La recherche du juste milieu, voila une phrase qui mérite réflexion, et montre l’ouverture et l’humilité nécessaire pour s’ouvrir au monde. Cette recherche est aussi enrichissante dans ce qu’elle m’apporte d’analyses, de réflexions, de compréhension du vaste et merveilleux système dont nous sommes une composante, mais aussi, dans le travail intérieur qu’il m’oblige à faire, quant face à cela, une occasion m’est offerte d’inverser le sens de ma quête et de me regarder dans le miroir, d’essayer de me comprendre en prenant le monde en compte. Dérouler la spirale dans l’autre sens pour amorcer une meilleure connaissance de moi-même, est l’autre face de cette recherche. Etonnante allusion à cette figure que je ne peux tracer.

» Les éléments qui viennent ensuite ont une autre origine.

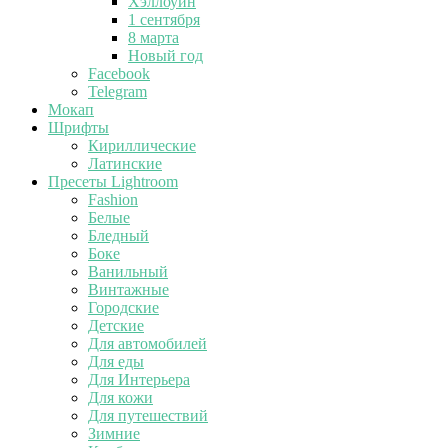
Хэллоуин
1 сентября
8 марта
Новый год
Facebook
Telegram
Мокап
Шрифты
Кириллические
Латинские
Пресеты Lightroom
Fashion
Белые
Бледный
Боке
Ванильный
Винтажные
Городские
Детские
Для автомобилей
Для еды
Для Интерьера
Для кожи
Для путешествий
Зимние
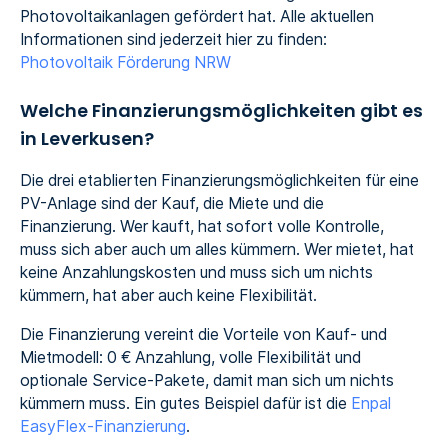
Photovoltaikanlagen gefördert hat. Alle aktuellen
Informationen sind jederzeit hier zu finden:
Photovoltaik Förderung NRW
Welche Finanzierungsmöglichkeiten gibt es
in Leverkusen?
Die drei etablierten Finanzierungsmöglichkeiten für eine
PV-Anlage sind der Kauf, die Miete und die
Finanzierung. Wer kauft, hat sofort volle Kontrolle,
muss sich aber auch um alles kümmern. Wer mietet, hat
keine Anzahlungskosten und muss sich um nichts
kümmern, hat aber auch keine Flexibilität.
Die Finanzierung vereint die Vorteile von Kauf- und
Mietmodell: 0 € Anzahlung, volle Flexibilität und
optionale Service-Pakete, damit man sich um nichts
kümmern muss. Ein gutes Beispiel dafür ist die
Enpal
EasyFlex-Finanzierung
.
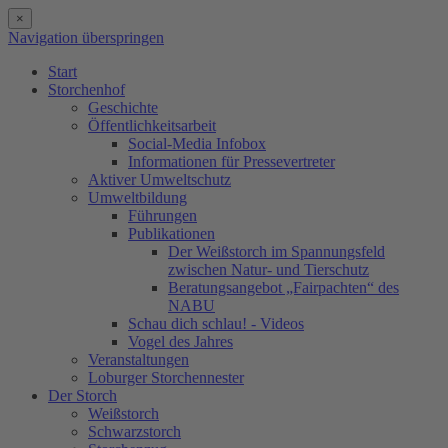
×
Navigation überspringen
Start
Storchenhof
Geschichte
Öffentlichkeitsarbeit
Social-Media Infobox
Informationen für Pressevertreter
Aktiver Umweltschutz
Umweltbildung
Führungen
Publikationen
Der Weißstorch im Spannungsfeld
zwischen Natur- und Tierschutz
Beratungsangebot „Fairpachten“ des
NABU
Schau dich schlau! - Videos
Vogel des Jahres
Veranstaltungen
Loburger Storchennester
Der Storch
Weißstorch
Schwarzstorch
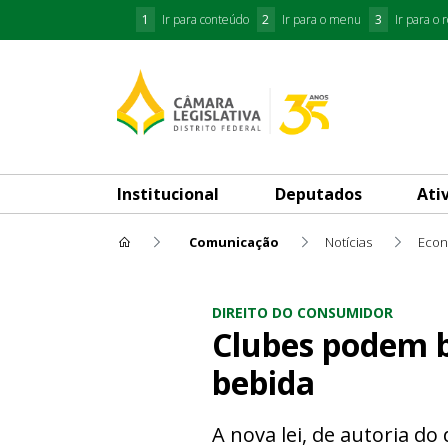
1
Ir para conteúdo
2
Ir para o menu
3
Ir para o 
Institucional
Deputados
Ati
Comunicação
Notícias
Econ
Clubes podem barrar entrad
DIREITO DO CONSUMIDOR
Clubes podem b
bebida
A nova lei, de autoria d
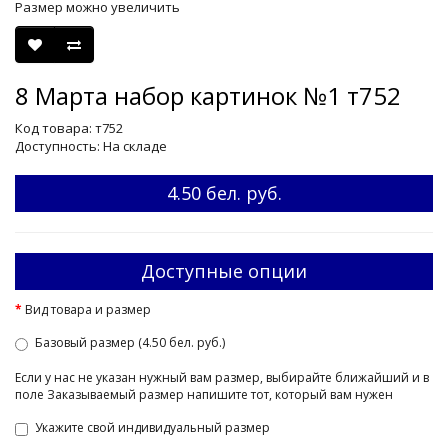
Размер можно увеличить
8 Марта набор картинок №1 т752
Код товара: т752
Доступность: На складе
4.50 бел. руб.
Доступные опции
Вид товара и размер
Базовый размер (4.50 бел. руб.)
Если у нас не указан нужный вам размер, выбирайте ближайший и в
поле Заказываемый размер напишите тот, который вам нужен
Укажите свой индивидуальный размер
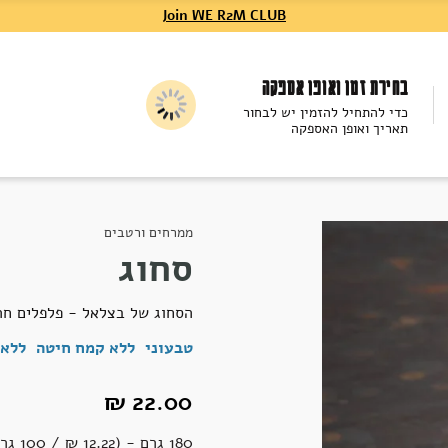
Join WE R2M CLUB
בחירת זמן ואופן אספקה
כדי להתחיל להזמין יש לבחור
תאריך ואופן האספקה
ממרחים ורטבים
סחוג
הסחוג של בצלאל - פלפלים חרי
טבעוני
ללא קמח חיטה
ללא 
22.00 ₪
180 גרם - (12.22 ‏₪ / 100 גרם)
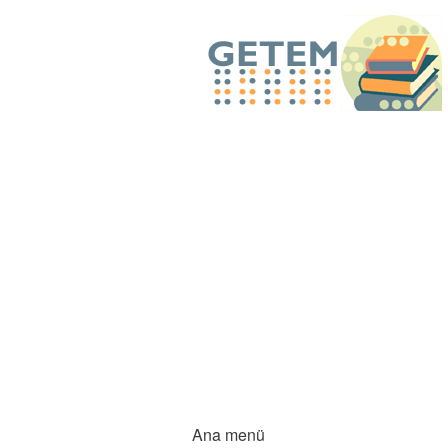
Ana menü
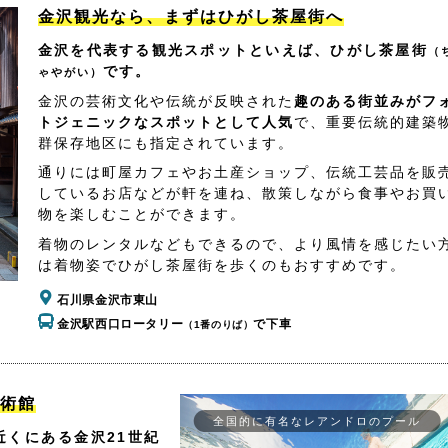
金沢観光なら、まずはひがし茶屋街へ
金沢を代表する観光スポットといえば、ひがし茶屋街
（
です。
ゃやがい）
金沢の芸術文化や伝統が反映された
趣のある街並みがフ
トジェニックなスポットとして人気
で、重要伝統的建築
群保存地区にも指定されています。
通りには町屋カフェやお土産ショップ、伝統工芸品を販
しているお店などが軒を連ね、散策しながら食事やお買
物を楽しむことができます。
着物のレンタルなどもできるので、より風情を感じたい
は着物姿でひがし茶屋街を歩くのもおすすめです。
石川県金沢市東山
金沢駅西口ロータリー
で下車
（1番のりば）
美術館
全国的に有名なレアンドロのプール
くにある金沢21世紀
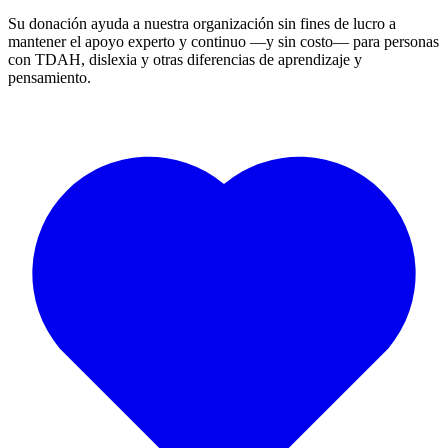
Su donación ayuda a nuestra organización sin fines de lucro a
mantener el apoyo experto y continuo —y sin costo— para personas
con TDAH, dislexia y otras diferencias de aprendizaje y
pensamiento.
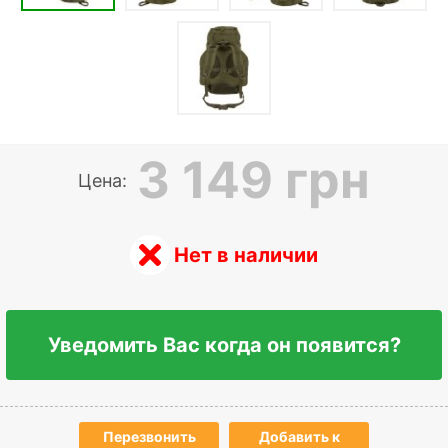
3 149 грн
Цена:
Нет в наличии
Уведомить Вас когда он появится?
Перезвонить
Добавить к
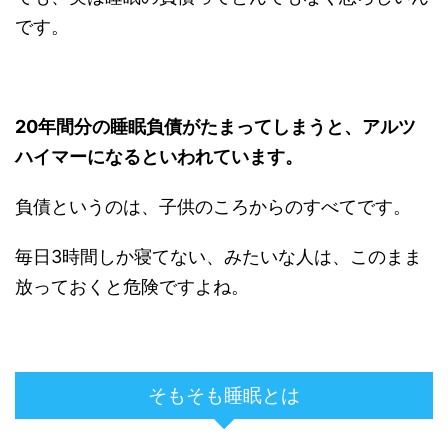
です。
20年間分の睡眠負債がたまってしまうと、アルツ
ハイマーになるといわれています。
負債というのは、子供のころからのすべてです。
毎日3時間しか寝てない、みたいな人は、このまま
放っておくと危険ですよね。
そもそも睡眠とは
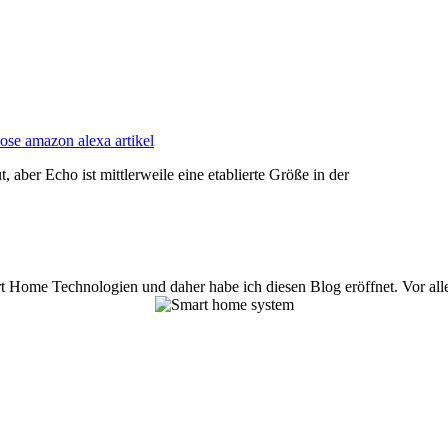
ose amazon alexa artikel
ber Echo ist mittlerweile eine etablierte Größe in der
t Home Technologien und daher habe ich diesen Blog eröffnet. Vor allem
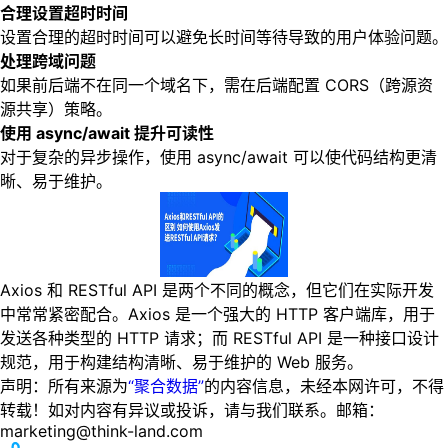
合理设置超时时间
设置合理的超时时间可以避免长时间等待导致的用户体验问题。
处理跨域问题
如果前后端不在同一个域名下，需在后端配置 CORS（跨源资
源共享）策略。
使用 async/await 提升可读性
对于复杂的异步操作，使用 async/await 可以使代码结构更清
晰、易于维护。
Axios 和 RESTful API 是两个不同的概念，但它们在实际开发
中常常紧密配合。Axios 是一个强大的 HTTP 客户端库，用于
发送各种类型的 HTTP 请求；而 RESTful API 是一种接口设计
规范，用于构建结构清晰、易于维护的 Web 服务。
声明：所有来源为
“聚合数据”
的内容信息，未经本网许可，不得
转载！如对内容有异议或投诉，请与我们联系。邮箱：
marketing@think-land.com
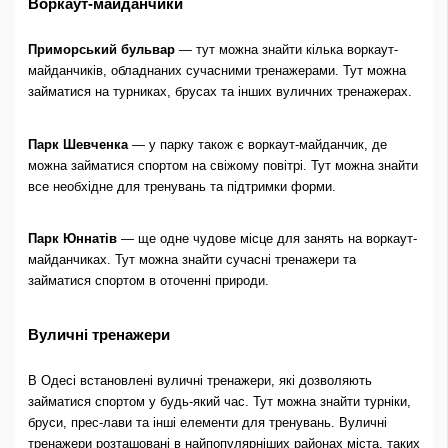
Воркаут-майданчики
Приморський бульвар
— тут можна знайти кілька воркаут-
майданчиків, обладнаних сучасними тренажерами. Тут можна
займатися на турниках, брусах та інших вуличних тренажерах.
Парк Шевченка
— у парку також є воркаут-майданчик, де
можна займатися спортом на свіжому повітрі. Тут можна знайти
все необхідне для тренувань та підтримки форми.
Парк Юннатів
— ще одне чудове місце для занять на воркаут-
майданчиках. Тут можна знайти сучасні тренажери та
займатися спортом в оточенні природи.
Вуличні тренажери
В Одесі встановлені вуличні тренажери, які дозволяють
займатися спортом у будь-який час. Тут можна знайти турніки,
бруси, прес-лави та інші елементи для тренувань. Вуличні
тренажери розташовані в найпопулярніших районах міста, таких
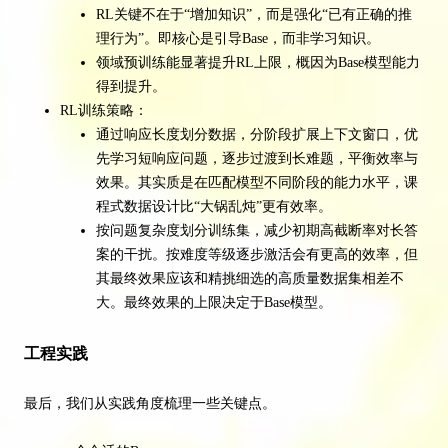
RL关键不在于“增加知识”，而是强化“已有正确的推
理行为”。即核心是引导Base，而非学习知识。
领域预训练能显著提升RL上限，概因为Base模型能力
得到提升。
RL训练策略：
通过响应长度划分数据，分阶段扩展上下文窗口，优
先学习短响应问题，逐步过渡到长难题，平衡效率与
效果。其实质是在匹配模型不同阶段的能力水平，课
程式数据设计比“大锅乱炖”更有效率。
按问题复杂度划分训练集，减少初期高截断率对长答
案的干扰。按难度等级逐步激活会有更高的效率，但
其最终效果应该和精挑细选的高质量数据集相差不
大。最终效果的上限决定于Base模型。
工程实践
最后，我们从实践角度梳理一些关键点。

Au-delà de l’apprentissage et de la découverte, il y a la compréhension et la diffusion du « compris », sans être un de ces grands initiés, nous pouvons chacun rayonner à la hauteur de notre connaissance et de l’amour transmis. L’équerre, accompagne ce voyage, symbole de rectitude, éprouvé par l’équerre, le compagnon doit marcher, pour découvrir le monde et les lois qui le composent. Cet acte volontaire constitue les premiers pas du maçon.
Gloire au travail, cette phrase me serait restée incompréhensible sans la présence de l’étoile flamboyante.
Cette étoile à cinq branches, comme l’Homme de Vitruve de Léonard de Vinci. Représentation de l’éternité, parfois couronne, lumière mais exprimant le monde nocturne, origine ou destin du monde réunissant le terrestre et le céleste, Bourgeonnement, scintillement, c’est la croissance infinie ou son inverse, D’une lumière explosive, elle montre sa fin alors qu’elle exprime l’intemporel. Expliquer ou tenter d’expliquer la lettre G m’incommode, car la diversité des explications en dilue la force et le sens, je préfère la ressentir que l’expliquer.
 
C’est à travers l’étoile flamboyante, expression du minérale, mais aussi de l’humain, forme existante dans des constructions végétales, que je ressens la notion de labeur nécessaire et perpétuel, d’abord parce que seul un labeur continuel permet de ne pas ressentir une sensation de vide, par la régularité d’une recherche ordonnée, qui cherche la vérité avec la parfaite conscience de ne jamais la trouver.
C’est par ce même travail qui a fait l’homme se différencier de la nature, devenir sujet, que je me sais cheminer en liberté, de faire, sans pouvoir éviter les erreurs, mais là est peut être le chemin pour approcher l’harmonie et la paix intérieure qui semble régner chez mes aînés.
 
V\M\ et vous tous mes FF\, j’ai dit.